### PROBLEM TO SOLVE
All lines in the data below carrying the string "wrist" are to be located and copied.

### RECORDS FOR PROCESSING
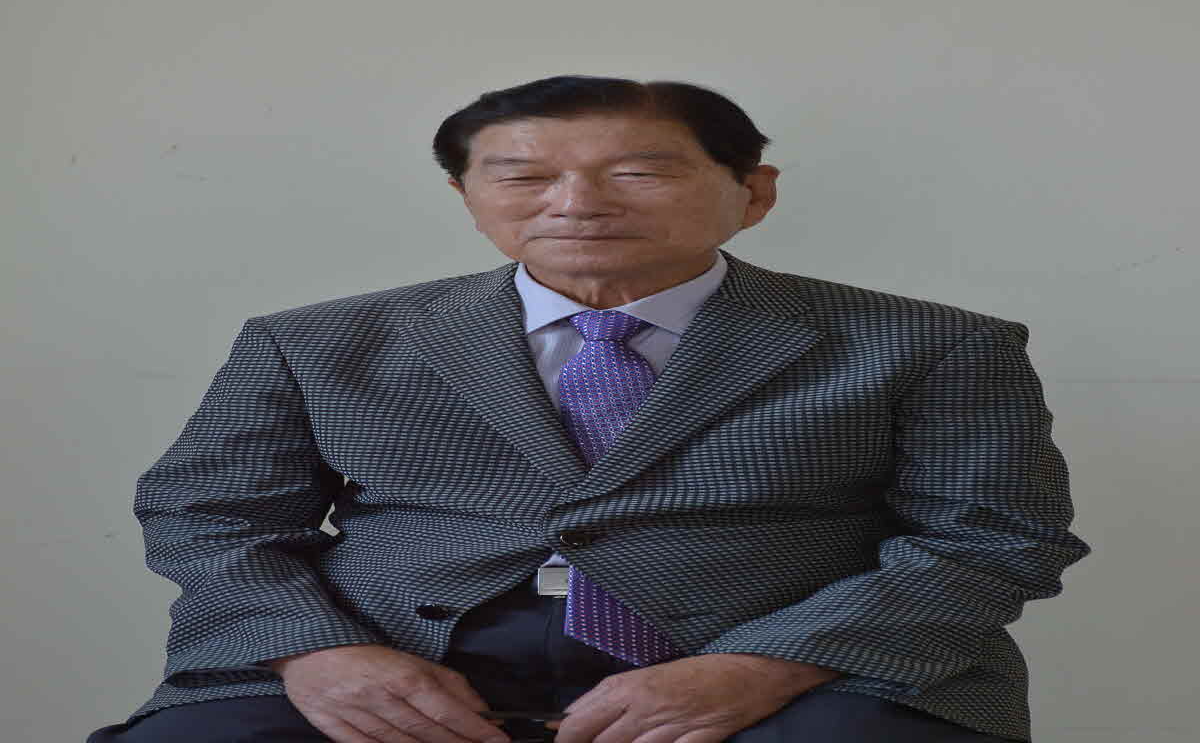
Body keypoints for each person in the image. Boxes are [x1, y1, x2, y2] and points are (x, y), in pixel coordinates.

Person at [87, 75, 1090, 743]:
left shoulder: (931, 343)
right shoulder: (313, 340)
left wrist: (762, 667)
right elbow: (208, 515)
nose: (575, 203)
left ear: (753, 192)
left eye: (639, 172)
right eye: (523, 176)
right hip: (394, 652)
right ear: (468, 196)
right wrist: (320, 653)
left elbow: (991, 538)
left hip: (790, 663)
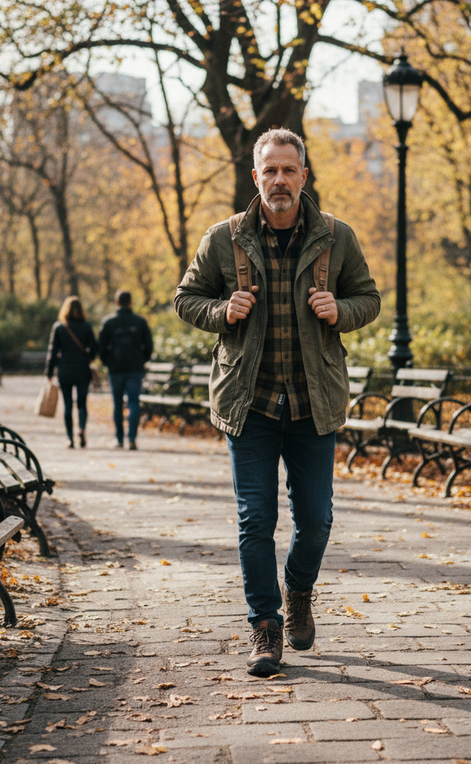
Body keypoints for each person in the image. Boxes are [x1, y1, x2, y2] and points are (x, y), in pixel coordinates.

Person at [174, 128, 381, 676]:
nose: (280, 181)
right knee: (254, 521)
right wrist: (223, 312)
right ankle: (265, 627)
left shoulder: (337, 237)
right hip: (251, 404)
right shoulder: (224, 239)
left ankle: (298, 590)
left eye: (290, 170)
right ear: (255, 176)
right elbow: (185, 298)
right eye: (271, 171)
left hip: (314, 402)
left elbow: (370, 298)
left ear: (304, 176)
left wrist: (341, 310)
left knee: (315, 520)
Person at [98, 290, 153, 450]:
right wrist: (142, 360)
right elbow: (149, 345)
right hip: (135, 368)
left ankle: (119, 439)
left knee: (117, 403)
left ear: (117, 303)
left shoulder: (108, 322)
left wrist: (107, 362)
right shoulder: (140, 321)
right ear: (130, 302)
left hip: (115, 369)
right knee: (134, 402)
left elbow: (101, 347)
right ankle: (132, 439)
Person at [46, 296, 98, 449]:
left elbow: (53, 351)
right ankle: (81, 429)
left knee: (68, 404)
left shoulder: (59, 327)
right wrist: (88, 357)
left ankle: (70, 438)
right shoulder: (86, 327)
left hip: (65, 370)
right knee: (82, 403)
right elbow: (94, 348)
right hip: (82, 369)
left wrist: (49, 372)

### OUTPUT OF THE TASK
left wrist: (762, 667)
right wrist: (320, 653)
right wrist: (223, 312)
left wrist: (341, 310)
right wrist: (142, 360)
left wrist: (107, 362)
right wrist: (88, 357)
left wrist: (49, 372)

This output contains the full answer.